Eine Berufung des Rechtsfüßers Stark als Ersatz für den Rechtsfüßer Boyata wäre "die logische Schlussfolgerung", betont Klinsmann. "Es macht sehr, sehr viel Spaß, mit Niklas zu arbeiten. Er hört unglaublich gut zu und setzt die Dinge, die von ihm gefordert werden, schnell um." Allerdings flog Stark unter Klinsmann, der ausgangs der Hinrunde dem Duo Boyata/Rekik vertraute, dennoch aus der ersten Elf. "Ich habe ihn am Anfang um Verständnis gebeten, dass wir uns erstmal eine Kontinuität erarbeiten wollten mit Dedryck und Karim und es mit der gleichen Hintermannschaft vorantreiben", sagt der Trainer. "Niklas war die ganze Zeit in Lauerstellung und hat in Florida ein sehr gutes Testspiel gemacht gegen Eintracht Frankfurt." Jetzt will sich Herthas Vize-Kapitän Stark im Ernstfall beweisen - und seinen Stammplatz zurückerobern. Den braucht er, wenn er sein Fernziel - die Teilnahme an der EM 2020 - erreichen will.

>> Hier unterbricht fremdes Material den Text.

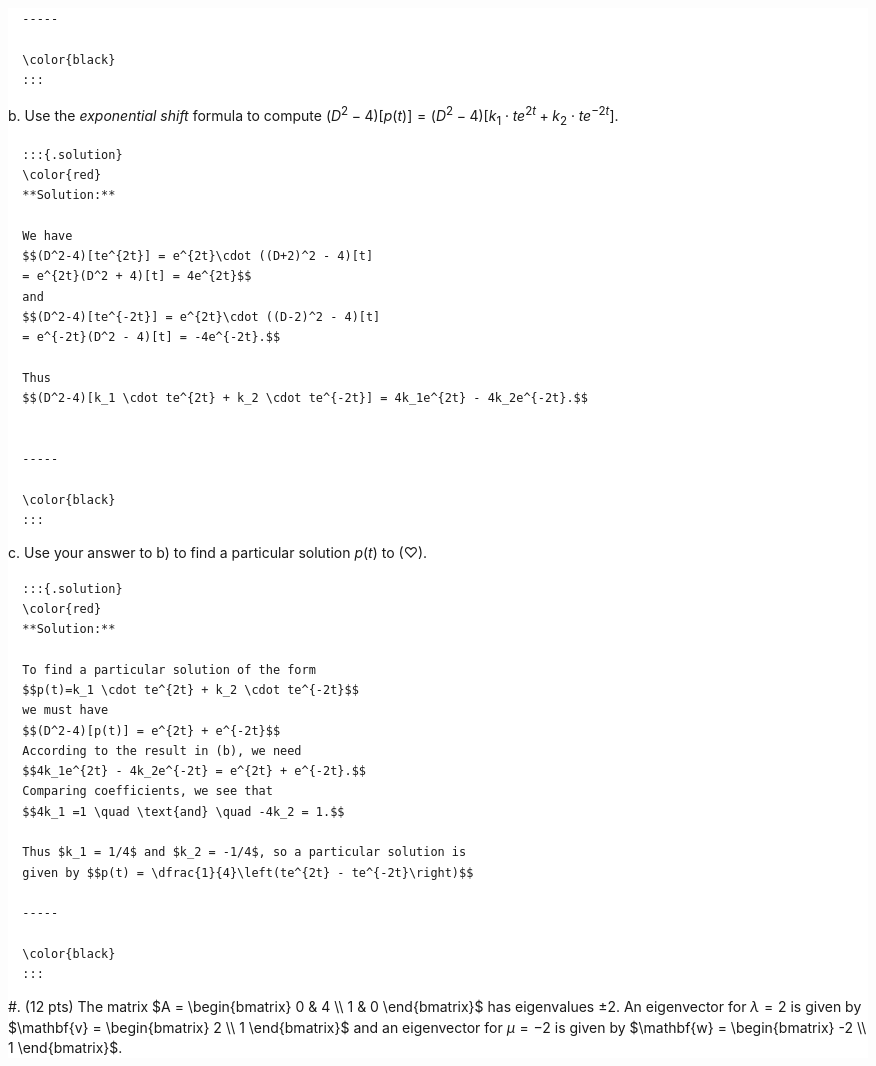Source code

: 	  -----
   
      \color{black}
      :::


   b. Use the *exponential shift* formula to compute $(D^2-4)[p(t)] =
      (D^2-4)[k_1 \cdot te^{2t} + k_2 \cdot te^{-2t}]$.

      :::{.solution}
      \color{red}
      **Solution:**
   
      We have
	  $$(D^2-4)[te^{2t}] = e^{2t}\cdot ((D+2)^2 - 4)[t]
	  = e^{2t}(D^2 + 4)[t] = 4e^{2t}$$
	  and
	  $$(D^2-4)[te^{-2t}] = e^{2t}\cdot ((D-2)^2 - 4)[t]
	  = e^{-2t}(D^2 - 4)[t] = -4e^{-2t}.$$
   
      Thus
	  $$(D^2-4)[k_1 \cdot te^{2t} + k_2 \cdot te^{-2t}] = 4k_1e^{2t} - 4k_2e^{-2t}.$$
   
   
      -----
   
      \color{black}
      :::


   c. Use your answer to b) to find a particular solution $p(t)$ to
      $(\heartsuit)$.

      :::{.solution}
      \color{red}
      **Solution:**
      
	  To find a particular solution of the form 
	  $$p(t)=k_1 \cdot te^{2t} + k_2 \cdot te^{-2t}$$
	  we must have
	  $$(D^2-4)[p(t)] = e^{2t} + e^{-2t}$$
	  According to the result in (b), we need
	  $$4k_1e^{2t} - 4k_2e^{-2t} = e^{2t} + e^{-2t}.$$
	  Comparing coefficients, we see that
	  $$4k_1 =1 \quad \text{and} \quad -4k_2 = 1.$$
   
      Thus $k_1 = 1/4$ and $k_2 = -1/4$, so a particular solution is
	  given by $$p(t) = \dfrac{1}{4}\left(te^{2t} - te^{-2t}\right)$$
   
      -----
   
      \color{black}
      :::


#. (12 pts) The matrix $A = \begin{bmatrix} 0 & 4 \\ 1 & 0 \end{bmatrix}$
   has eigenvalues $\pm 2$. An eigenvector for $\lambda = 2$ is given
   by $\mathbf{v} = \begin{bmatrix} 2 \\ 1 \end{bmatrix}$
   and an eigenvector for $\mu = -2$ is given
   by $\mathbf{w} = \begin{bmatrix} -2 \\ 1 \end{bmatrix}$.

In Wolfsburg erlebte Klinsmann einst ein Debakel

Klinsmann muss im Angriff wie im Abwehrzentrum ein paar interessante Personalfragen lösen und kehrt am Samstag an die Stätte seiner größten Schmach als Bundesliga-Trainer zurück. Am 4. April 2009 ging er mit dem FC Bayern beim späteren Meister VfL Wolfsburg mit 1:5 unter, in der 89. Minute wechselte der damalige VfL-Coach Felix Magath sogar seinen Torwart Diego Benaglio aus und brachte André Lenz - die größtmögliche Demütigung für die Münchner. Der übertriebener Lobhudelei gänzlich unverdächtige Magath fühlte sich und die Seinen "wie im Rausch", Wolfsburg Stadionsprecher tönte nach dem Abpfiff: "Niemand verlässt die Arena, ohne heiser zu sein und sich die Hände blutig geklatscht zu haben." Und Klinsmann, dessen Amtszeit in München drei Wochen später nach einer 0:1-Heimniederlage gegen Schalke vorüber war, sagte damals zerknirscht: "Ich habe jetzt zehn Monate den Kopf hingehalten bei Niederlagen. Das werde ich auch weiter tun, doch jetzt sind auch mal die Spieler dran, zu sagen: 'Ich bin schuld.'"

Seine Rückkehr nach Wolfsburg mag Herthas Cheftrainer nicht mit dem Debakel vor knapp elf Jahren verbinden, er sagt: "Ich war seit dem 1:5 schon ein paarmal dort und habe gute Erinnerungen an Wolfsburg."